I’ll never forget the moment when I first felt moving water under my canoe.
I was 11 years old, on the lower section of the Green River, navigating down my first whitewater rapid. It was exhilarating. I had never felt anything like it before, and that feeling of exhilaration and excitement is seared into my memory.
After a previous summer of working on my skills on a lake, it was finally time for me to test out my skills on the river.
I was hooked. And twenty years later, that same feeling of exhilaration keeps me coming back again and again to rivers all around the country and the world.
There is nothing quite like being the captain of your own vessel navigating the various features and components of a white water rapid. It is a truly empowering experience.
Through the years, I have learned that the river has infinite lessons to teach me about life: learning to work with the current and not against it, learning to respect the river and its power, learning that I am far more capable than I think I am, learning when to let go and enjoy the ride and when to fight, and learning when to catch an eddy in the middle of a hectic rapid to regroup and plan my next move. For the non-river folks out there, an eddy is a calm spot of water often found behind a rock in a rapid where the current is still. It’s a place where you can stop, press pause, reassess your strategy, look and see what is ahead, and make a plan for your way down the rapid.
These lessons translate to so many facets of life.
In fact, the other day I was talking with a former student of mine who is going through a stressful time of life, trying to make some big life decisions that will determine the rest of his college career and perhaps the rest of his life. We were coming to some roadblocks in the conversation and no matter what I said, I couldn’t get my point across to him, which was that it’s okay to not have his 50 year plan all figured out in detail. He is a paddler himself, so I encouraged him to “catch an eddy.” In other words, let’s calm down, take a step back, look at the “whole rapid” or the bigger picture, and plan the next best move.
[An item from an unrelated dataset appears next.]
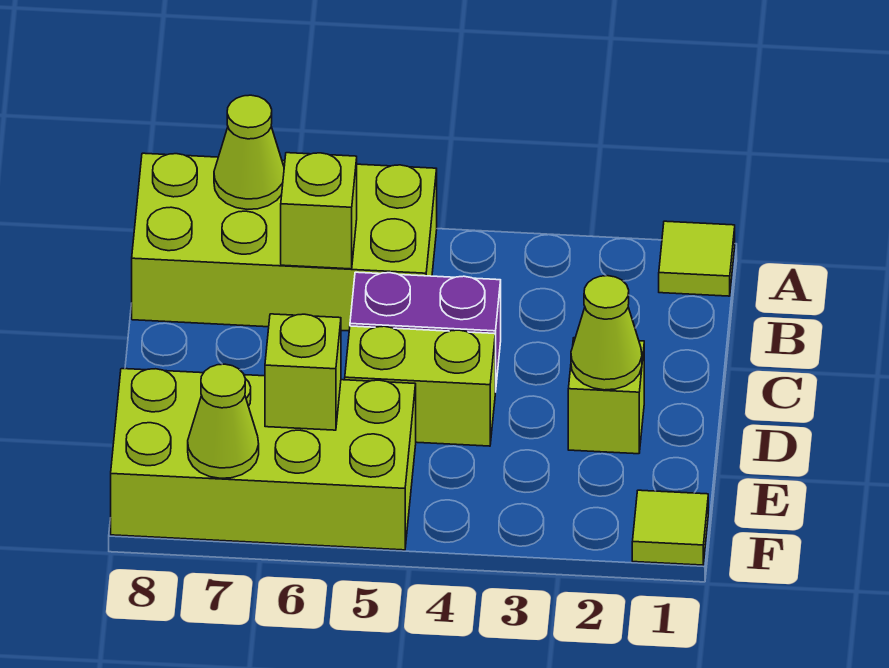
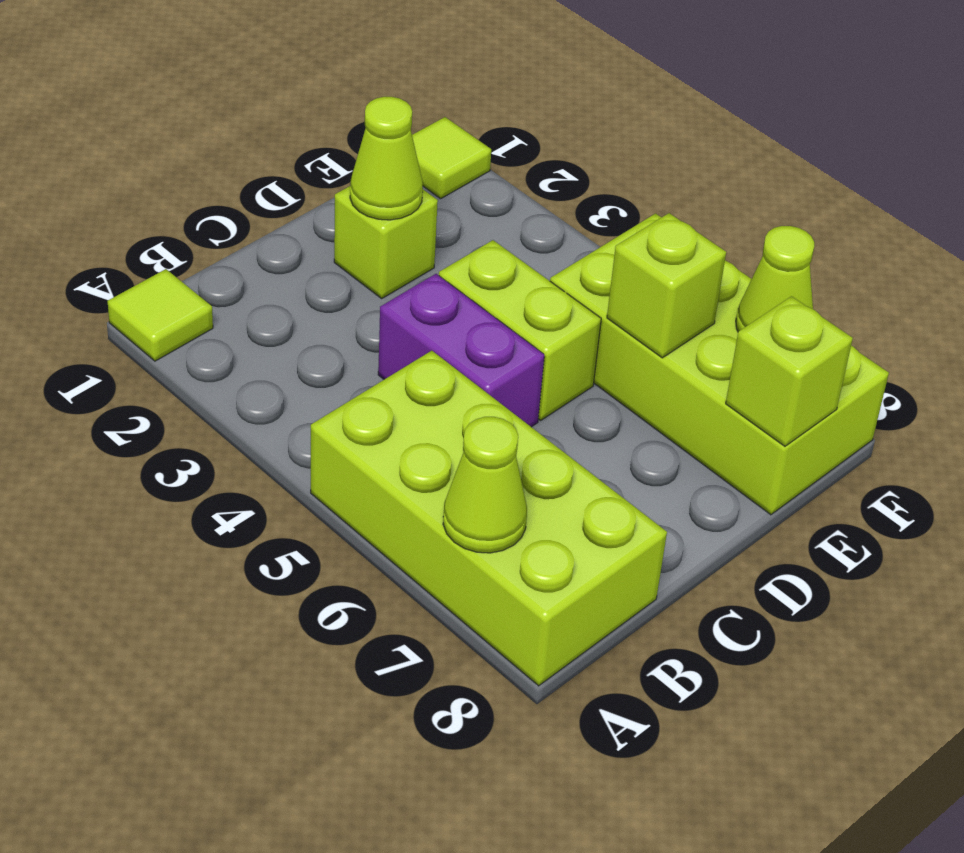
lime brick B6 level 2 -> lime brick E8 level 2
Much like life, a rapid is not so intimidating when you stop and break it down piece by piece. You don’t have to take down the whole rapid in one go, you don’t have to have your entire life figured out right now. Since he had already learned that lesson to be true from his many experiences on the river, that analogy resonated with him and we were finally able to make some progress- because the river just has a way of doing that!
I couldn’t be more excited to be revamping the whitewater paddling program here at Rockmont.
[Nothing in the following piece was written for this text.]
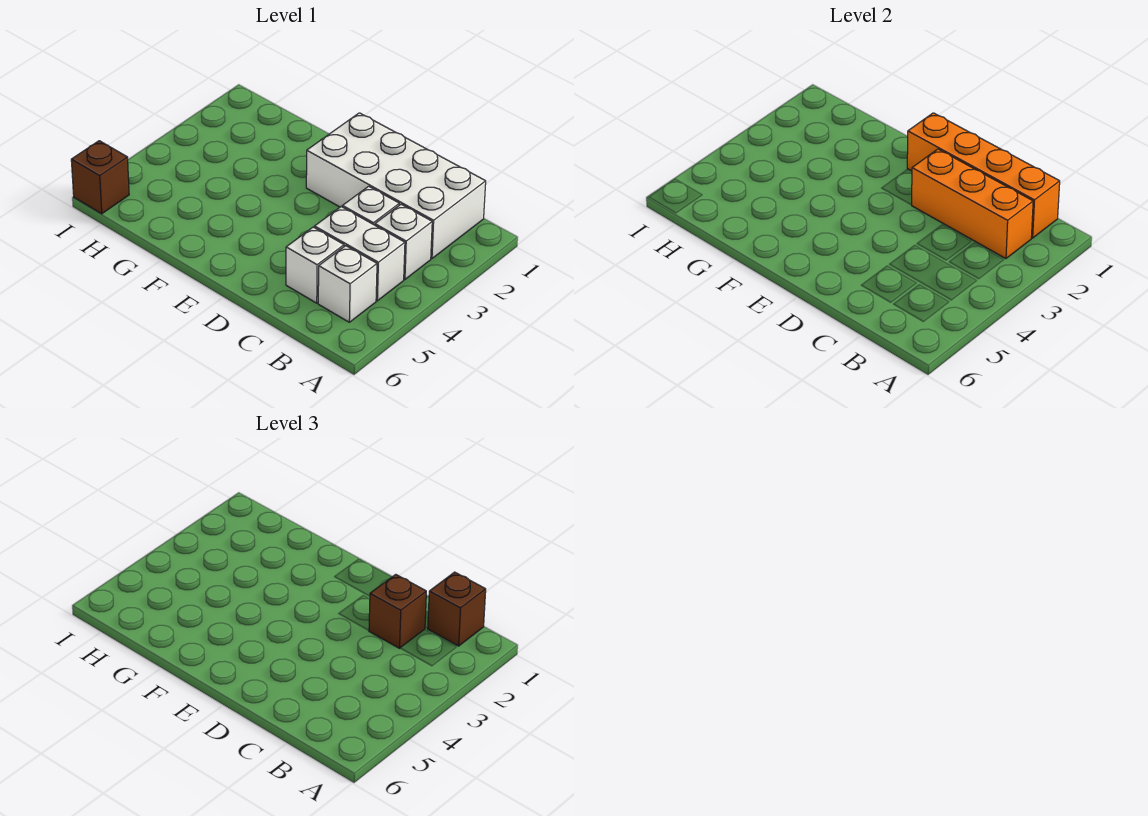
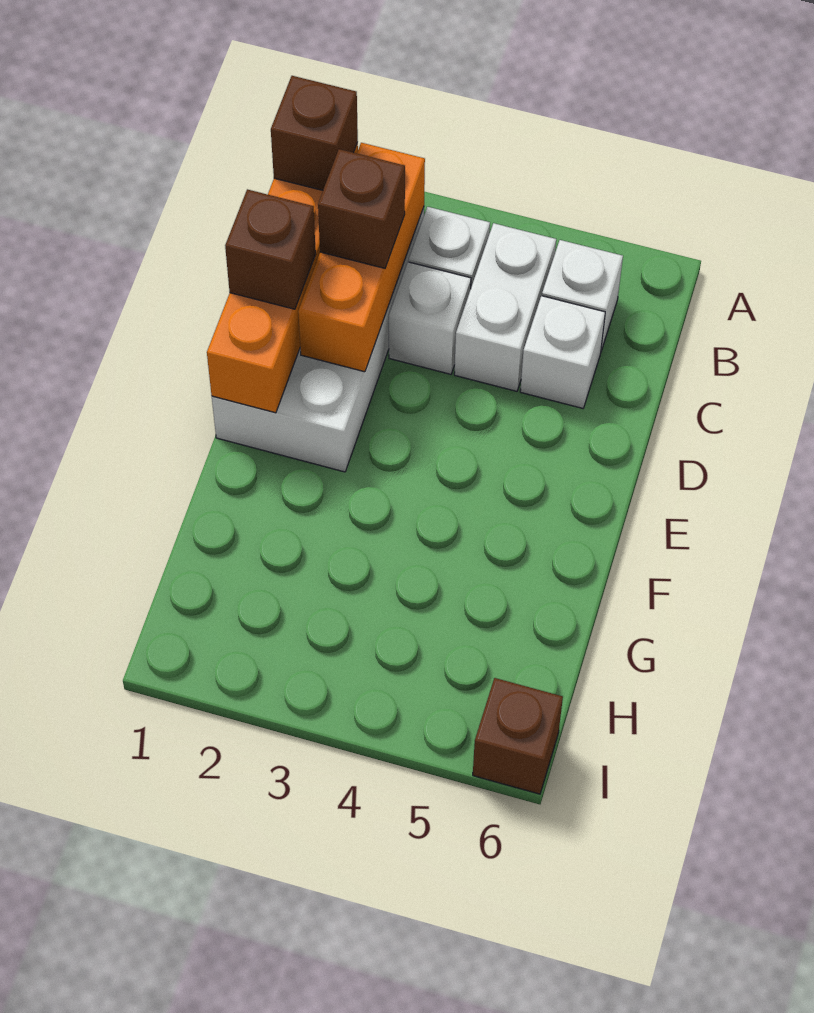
none -> brown brick D1 level 3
It has been a very active and well-established program throughout the years and I’m excited to tap back into that tradition and continue to build on it. I’m working closely with our alumni who have gone through the paddling program, including one of our board members Neville McCaghren (pictured above back in his Rockmont paddling days with his tandem partner, Sam Logan, summer of 1995) to ensure that this program is the best it can be.
As part of our Adventure Team, the paddling program will start with the basics of tandem (2 person) canoeing on Lake Eden, and as the campers progress in their skills and grow in their confidence, they will have the chance to get out on some beginner rivers – including that same Green River I began on a couple decades ago! – and start to test out their skills and eventually grow into more advanced rivers summer over summer (and advance to solo canoes and whitewater kayaks) as they return with the goal of a new river in mind each summer.
I can’t wait to hear from all of you campers out there about that exciting moment when you first feel moving water rushing underneath your boat!